Vcluster Kubernetes distribution(k3s(default)), k8s, k0s)

eks

OS and Arch

N/A

joaocc avatar Nov 21 '23 14:11 joaocc

@joaocc thanks for creating this issue! I don't think we can do much there, you will need to remove it from manifests or delete it within vcluster and then add it again with the new parameters

FabianKramm avatar Nov 27 '23 12:11 FabianKramm

Not sure I understand the answer. Shouldn't the storage class sync work without causing these issues, which make the system unreliable (as in any restart of controller pods will cause the sync to fail)? Please note that there were no changes to the storage classes, only a restart (or failover) of vcluster pods. I haven't seen anything in the documentation stating that only specific types of storage classes (or similar) would work with the sync mechanism, or that specific fields are not correctly treated. I'm struggling to understand if you are acknowledging this is a bug but will not fix it, or if there is any workaround on this which I am not understanding. Thanks

joaocc avatar Nov 27 '23 13:11 joaocc

@joaocc the problem here is that vcluster cannot apply the storage class changes from your manifests configuration because the storage class is read only. Its like trying to do a kubectl apply -f storageclass.yaml on an existing storage class, which won't work because it already exists and cannot be changed. So you will need to manually remove that before vcluster will be apply to apply it again unfortunately. We don't know what objects have this limitation so this something thats pretty difficult todo on our side, as we also don't want to delete and recreate as this could cause other issues

FabianKramm avatar Nov 30 '23 08:11 FabianKramm

Hi. Thanks for the update. Let me try to explain why I was thinking this should not be necessary.
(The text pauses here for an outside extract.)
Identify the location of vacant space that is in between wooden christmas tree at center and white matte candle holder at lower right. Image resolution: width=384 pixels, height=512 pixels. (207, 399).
  • Storage classes are indeed write-once.
  • Re-running kubectl apply -f storageclass.yaml (or the equivalent terraform kubectl_manifestor kubernetes_manifest) should be OK as long as there are no changes to the storage class, as kubectl is idempotent.
  • Problems usually occur if:
    1. kubectl create is called/used instead of kubectl apply (or whatever equivalent is on k8s APIs);
    2. there are changes to the content of the storage class (which can happen if sync replicates a set of parameters that include dynamically generated ones - think UID or others)
  • I didn't have time to look at vcluster code for sync of storage classes, but maybe one or both of the points are happening; since it is controlled by a separate sync parameter (sync.storageclasses), I was assuming it would be possible (conceptually) to have a specific sync behaviour for storage classes (where the API indicates the fields that can be safely re-applied).

Hope this makes sense, and please excuse me if I am doing any oversimplification of how syncer works :) Thanks

joaocc avatar Nov 30 '23 16:11 joaocc

Hey! I was not able to reproduce your issue, the vcluster pods started again without any problem on my end. I will close this issue, please reopen if you are able to reproduce with the last vcluster version and please send us both the synced and host storage classes, plus any relevant logs

facchettos avatar Feb 19 '24 15:02 facchettos